Databricks Workspace
- Workspace Host: Provided via databricks_workspace_host variable.
- Workspace Resource ID: Constructed from subscription, resource group, and workspace name.
- Provider Aliasing: Ensures correct context for Databricks API calls.
Remote State
- Terraform State: Stored in Azure Storage Account, configured via /_backend.conf files.
Required Details for Successful Deployment
- Azure Subscription ID: For resource provisioning.
- Resource Group: Where Databricks and supporting resources reside.

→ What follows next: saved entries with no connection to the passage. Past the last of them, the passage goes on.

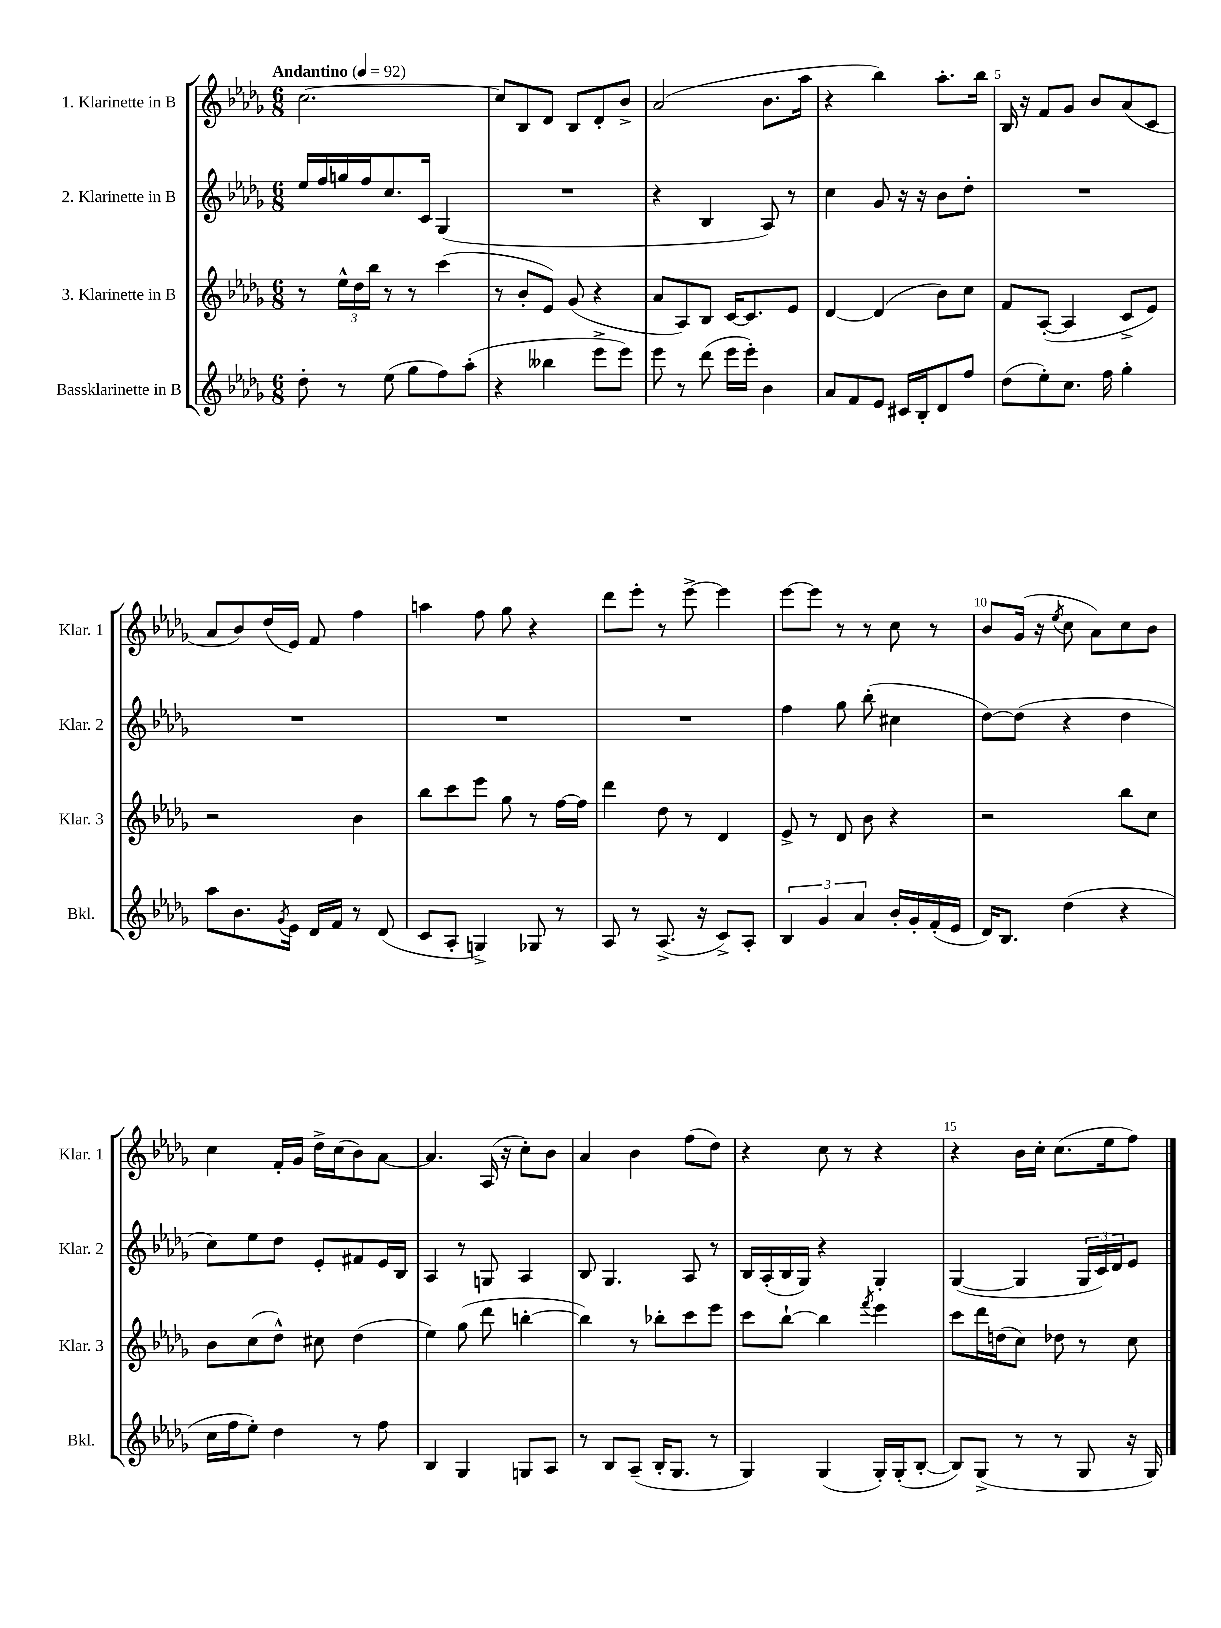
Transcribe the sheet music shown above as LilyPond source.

<<
\new StaffGroup <<
\new Staff = "s0" \with { instrumentName = "1. Klarinette in B" shortInstrumentName = "Klar. 1" } {
    \clef treble \key des \major \numericTimeSignature \time 6/8 \tempo "Andantino" 4 = 92
    c''2.~ |
    c''8 bes8 des'8 bes8 des'8-. bes'8-> |
    aes'2( bes'8. aes''16 |
    r4 bes''4) aes''8.-. bes''16 |
    bes16 r16 f'8 ges'8 bes'8 aes'8( c'8 |
    aes'8 bes'8) des''16( ees'16) f'8 f''4 |
    a''4 f''8 ges''8 r4 |
    des'''8 ees'''8-. r8 ees'''8~-> ees'''4 |
    ees'''8~ ees'''8 r8 r8 c''8 r8 |
    bes'8 ges'16( r16 \acciaccatura { ees''8 } c''8 aes'8) c''8 bes'8 |
    c''4 f'16-. ges'16 des''16-> c''16( bes'8) aes'8~ |
    aes'4. aes16( r16 c''8-.) bes'8 |
    aes'4 bes'4 f''8( des''8) |
    r4 c''8 r8 r4 |
    r4 bes'16 c''16-. c''8.( ees''16 f''8) \bar "|." |
}
\new Staff = "s1" \with { instrumentName = "2. Klarinette in B" shortInstrumentName = "Klar. 2" } {
    \clef treble \key des \major \numericTimeSignature \time 6/8
    ees''16 f''16 g''16 f''16 c''8. c'16 ges4( |
    R2. |
    r4 bes4 aes8) r8 |
    c''4 ges'8 r16 r16 bes'8 des''8-. |
    R2. |
    R2. |
    R2. |
    R2. |
    f''4 ges''8 bes''8-.( cis''4 |
    des''8~) des''8( r4 des''4 |
    c''8) ees''8 des''8 ees'8-. fis'8 ees'16 bes16 |
    aes4 r8 g8 aes4 |
    bes8 ges4. aes8 r8 |
    bes16 aes16-.( bes16 ges16) r4 ges4-. |
    ges4~( ges4 \tuplet 3/2 { ges16 c'16) des'16 } ees'8 \bar "|." |
}
\new Staff = "s2" \with { instrumentName = "3. Klarinette in B" shortInstrumentName = "Klar. 3" } {
    \clef treble \key des \major \numericTimeSignature \time 6/8
    r8 \tuplet 3/2 { ees''16-^ des''16 bes''16 } r8 r8 c'''4( |
    r8 bes'8-. ees'8) ges'8( r4 |
    aes'8 aes8) bes8 c'16~ c'8. ees'8 |
    des'4~ des'4( bes'8) c''8 |
    f'8 aes8~-.( aes4 c'8-> ees'8) |
    r2 bes'4 |
    bes''8 c'''8 ees'''8 ges''8 r8 f''16~ f''16 |
    des'''4 des''8 r8 des'4 |
    ees'8-> r8 des'8 bes'8 r4 |
    r2 bes''8 c''8 |
    bes'8 c''8( des''8-^) cis''8 des''4( |
    ees''4) ges''8( des'''8 b''4~-. |
    b''4) r8 bes''8-. c'''8 ees'''8 |
    c'''8 bes''8~-! bes''4 \acciaccatura { f'''8 } ees'''4 |
    c'''8 des'''16 d''16( c''8) des''8 r8 c''8 \bar "|." |
}
\new Staff = "s3" \with { instrumentName = "Bassklarinette in B" shortInstrumentName = "Bkl." } {
    \clef treble \key des \major \numericTimeSignature \time 6/8
    des''8-. r8 ees''8( ges''8 f''8) aes''8-.( |
    r4 beses''4 ees'''8-> ees'''8) |
    ees'''8 r8 des'''8( ees'''16 ees'''16-.) bes'4 |
    aes'8 f'8 ees'8 cis'16 bes16-. des'8 f''8 |
    des''8( ees''8-.) c''8. f''16 ges''4-. |
    aes''8 bes'8. \acciaccatura { ges'8 } ees'16 des'16 f'16 r8 des'8( |
    c'8 aes8-. g4->) ges8 r8 |
    aes8 r8 aes8.->( r16 c'8->) aes8-. |
    \tuplet 3/2 { bes4 ges'4 aes'4 } bes'16-. ges'16-. f'16-.( ees'16 |
    des'16) bes8. des''4( r4 |
    c''16 f''16 ees''8-.) des''4 r8 f''8 |
    bes4 ges4 g8 aes8 |
    r8 bes8 aes8--( bes16-. ges8. r8 |
    ges4) ges4( ges16-.) ges16-.( bes8~-. |
    bes8) ges8->( r8 r8 ges8 r16 ges16) \bar "|." |
}
>>
>>
\layout { \context { \Score \override BarNumber.break-visibility = ##(#f #t #t) barNumberVisibility = #(every-nth-bar-number-visible 5) } }
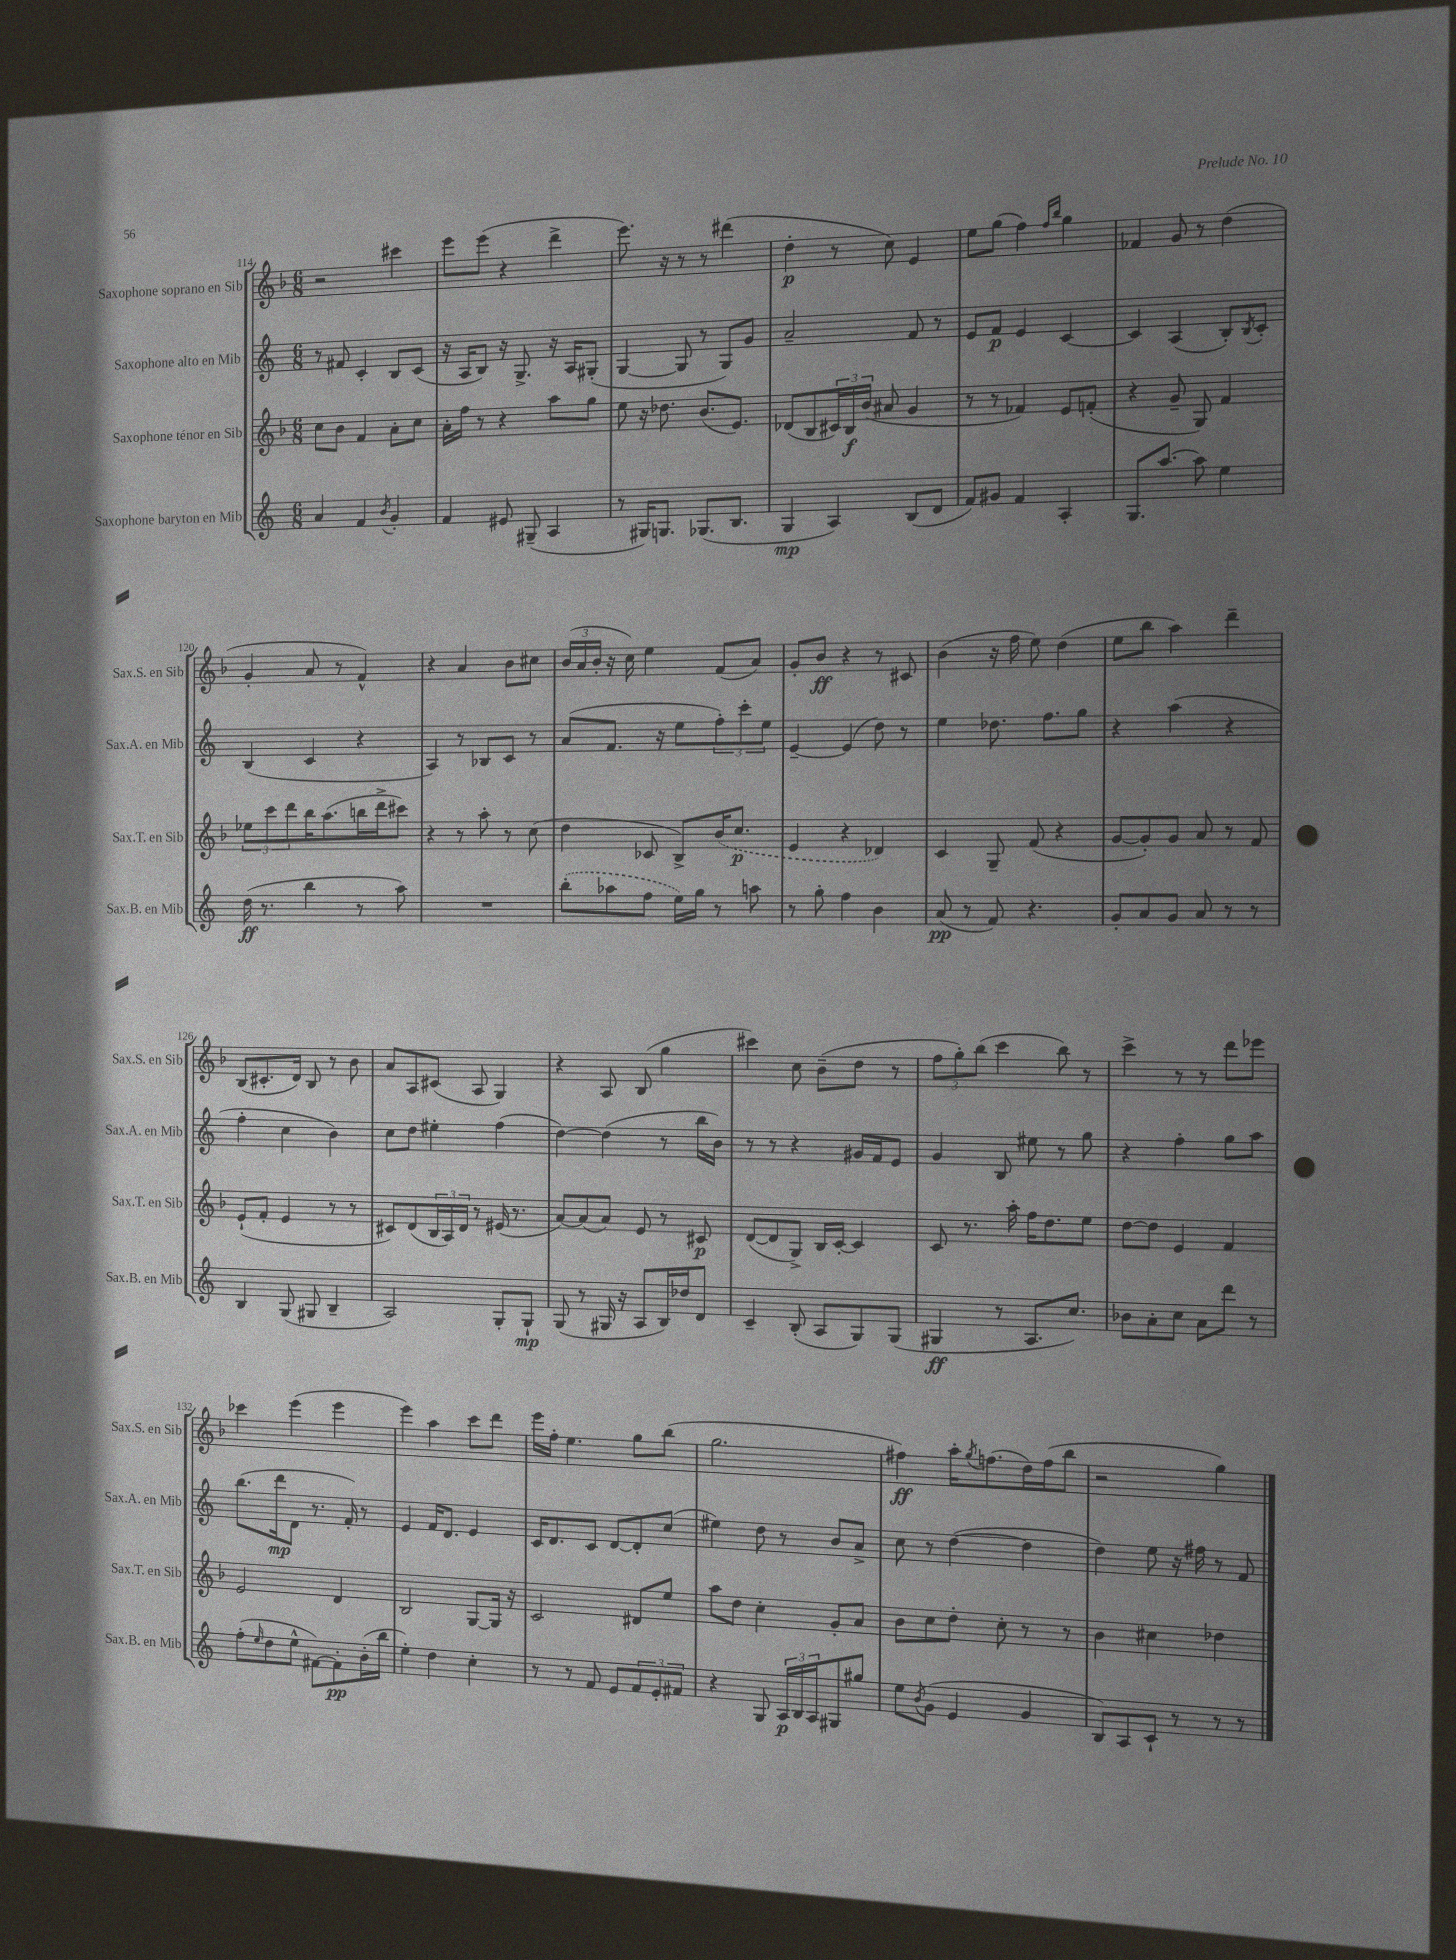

- Databricks Workspace Name & Host: For API and provider configuration.
- Tenant ID: Azure Active Directory tenant for authentication.
- Access Connector Name: For managed identity storage credentials.
- Key Vault Name & Resource Group: For secret scope integration.
- Storage Account Names: For each data layer (catalog, bronze, silver, gold, landing, etc.).
- Metastore ID: For Unity Catalog operations.
- Owners and Grants: Email addresses or group names for resource ownership and permissions.
- Pipeline Service Connection: Azure DevOps service connection with sufficient permissions.
How to Deploy
1. Prerequisites
- Azure CLI installed and authenticated (az login)
- Azure DevOps project with pipeline agent pool
- Service Principal with contributor access
- Azure Key Vault with required secrets
2. Configure Environment
- Edit the relevant dev.tfvars or prd.tfvars files with your environment details.
- Ensure backend config files (dev_backend.conf, prd_backend.conf) point to the correct storage account and container.
3. Run Pipelines
- Trigger the desired pipeline in Azure DevOps (plan/apply for dev or prd).
- Pipelines will:
- Download artifacts
- Fetch secrets from Key Vault
- Run terraform init, plan, and apply for each component
4. Manual Terraform (Optional)
You can also run Terraform manually:
az login export ARM_ACCESS_KEY= terraform init -backend-config=”dev/dev_backend.conf” -reconfigure terraform plan -var-file=”dev/dev.tfvars” -out=plan/dev_plan terraform apply “plan/dev_plan”
Additional Notes
- State Migration: Always migrate any existing state before generating or applying a plan to avoid resource conflicts or unintentional deletions.
- Modularity: Each major component (infra, data assets, external locations) is modular and can be deployed independently.
- Security: All sensitive values are managed via Azure Key Vault and not hardcoded.